* _Work to complete_
In the passage on Scotland's Burns celebration, what does "auld lang syne" mean in Scots dialect?
======== Passage shown
Scotland's grandest party

Celebrating Robert Burns -- with bagpipes, whisky and haggis!

Published January 13, 2000 5:00PM (EST)

I have come back to the town of Kincraig, by Kingussie, in Inverness-shire. To Alvie House, an Edwardian shooting lodge set on a 13,000-acre estate above a small loch in the Scottish Highlands. Back to celebrate with the only nation in the world that does not devote its most important national holiday to a military hero or a political leader, but instead chooses to honor its favorite poet -- Robert Burns.

A couple of weeks ago, on New Year's Eve, millions of people all over the world greeted the new millennium singing a Burns all-time big hit:

Should auld acquaintance be forgot,

And never brought to mind?

Should auld acquaintance be forgot,

And days o'auld lang syne?

"Auld lang syne" is Scots dialect for "long ago." And Burns is reminding us to honor the past and remember the importance of old friendships, and that's precisely what all of Scotland does every year on the anniversary of Burns' birth. If you can get yourself to Scotland for a long weekend leading up to Tuesday, Jan. 25, you're in for a hell of a party.
================
======== Data excerpt
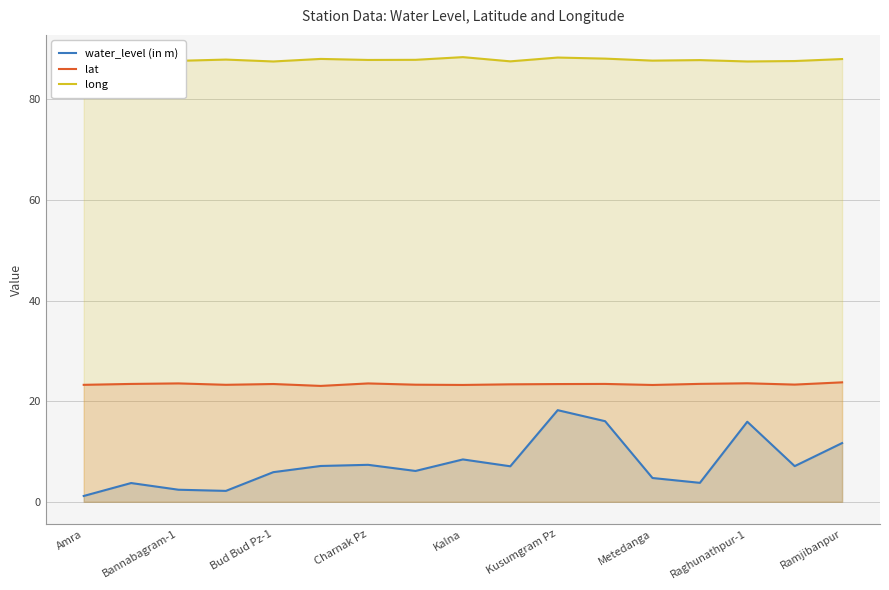

Does the chart display data point markers on the line(s)?

No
================
* _Response_
It means "long ago."